Groundwater contamination source estimation based on a refined particle filter associated with a deep residual neural network surrogate

Groundwater contamination source estimation (GCSE) involves an inverse process to match time-series monitoring data in sparse observation wells. It is commonly accompanied by a search task in high-dimensional space and huge computational burden brought about by massive callings of the simulation model. Particle filters can provide accurate estimation for a high-dimensional search task in source estimation, but the process suffers from particle degradation and huge computational load brought about by repeatedly solving the transport simulation model. To tackle the particle degradation, an iterative ensemble smoother was introduced to provide a proper proposal distribution, improving the search efficiency of the traditional particle filter. Moreover, to relieve the computational burden, a deep residual neural network was proposed to perform the surrogate task for the highly nonlinear and long-running-time original simulation model.
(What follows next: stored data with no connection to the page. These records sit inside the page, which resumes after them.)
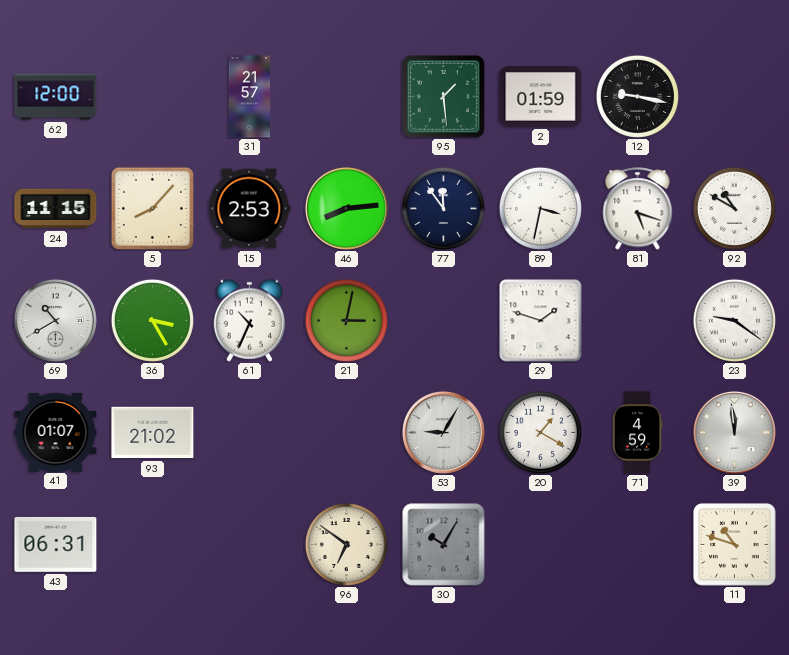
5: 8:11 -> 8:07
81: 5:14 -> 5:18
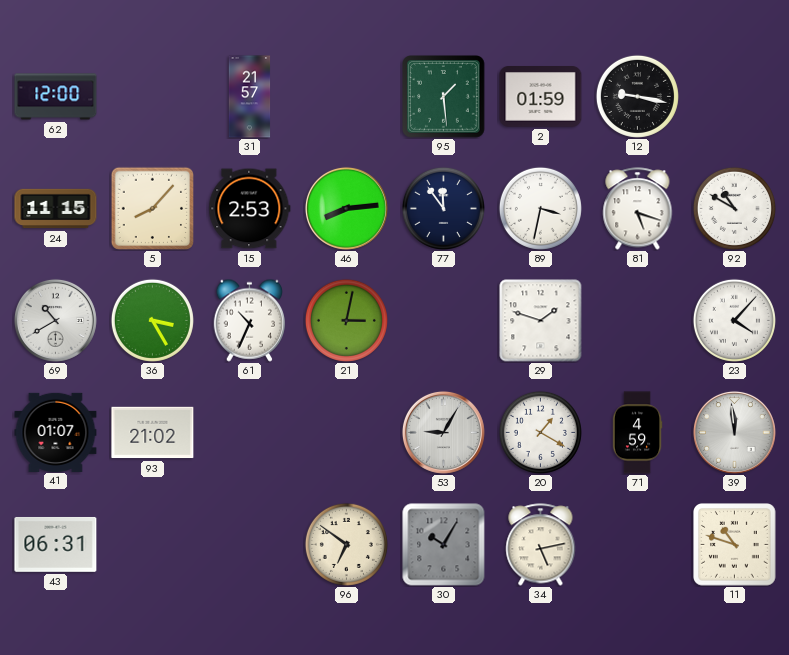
23: 9:21 -> 4:07
34: none -> 5:13
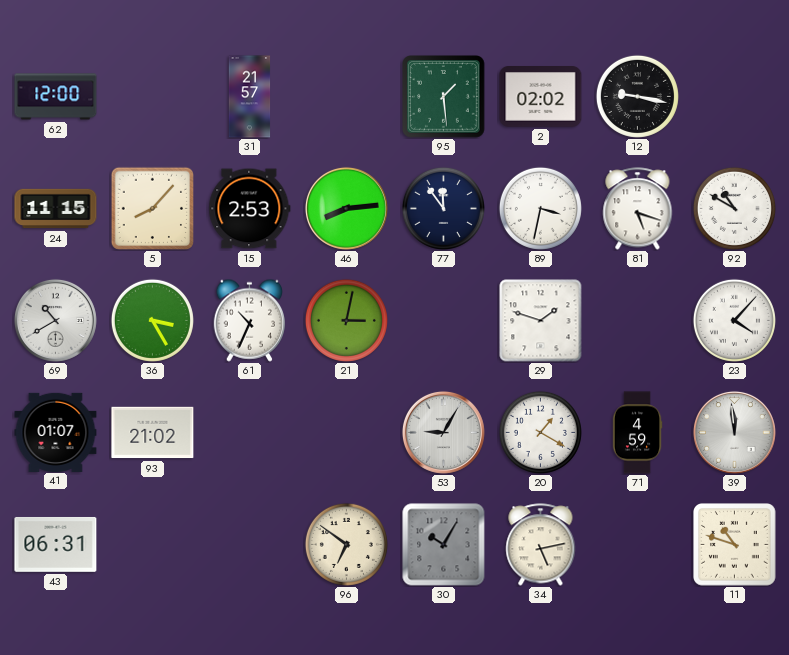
2: 01:59 -> 02:02
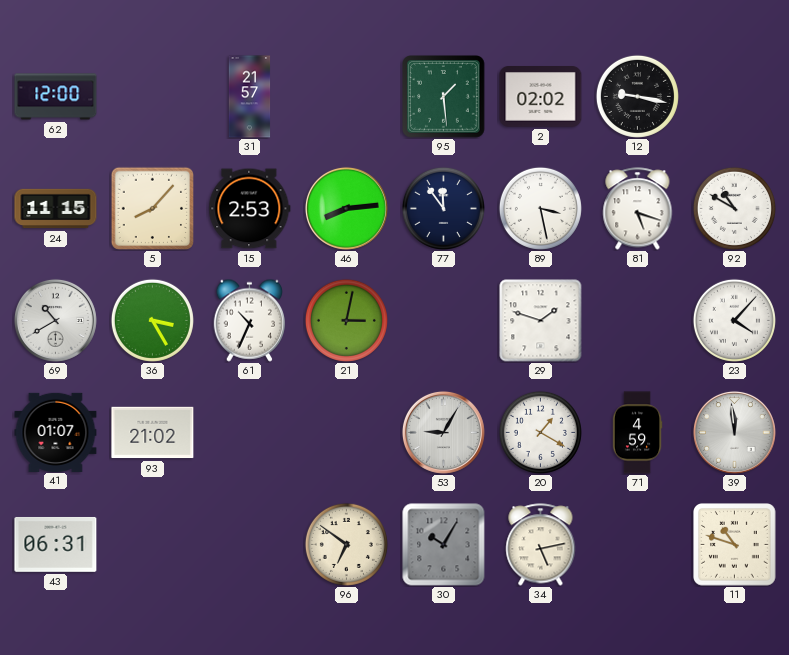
89: 3:32 -> 3:28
In general, a refined particle filter with a deep-learning-method surrogate was proposed as an inverse framework for GCSE, which was evaluated by estimation tasks for a point-source contamination case and an areal-source contamination case, respectively, under different levels of observation errors. The results indicated that the deep-residual-neural-network surrogate model achieved the performance R-2 of 0.993 and 0.995, respectively for point-source and aerial-source contamination, to substitute the simulation models with a swift invoking process. Furthermore, the iterative ensemble smoother evidently improved the estimation efficiency of the particle filter. The proposed inverse framework can provide reliable and stable estimation of the groundwater contamination source and aquifer hydraulic conductivity.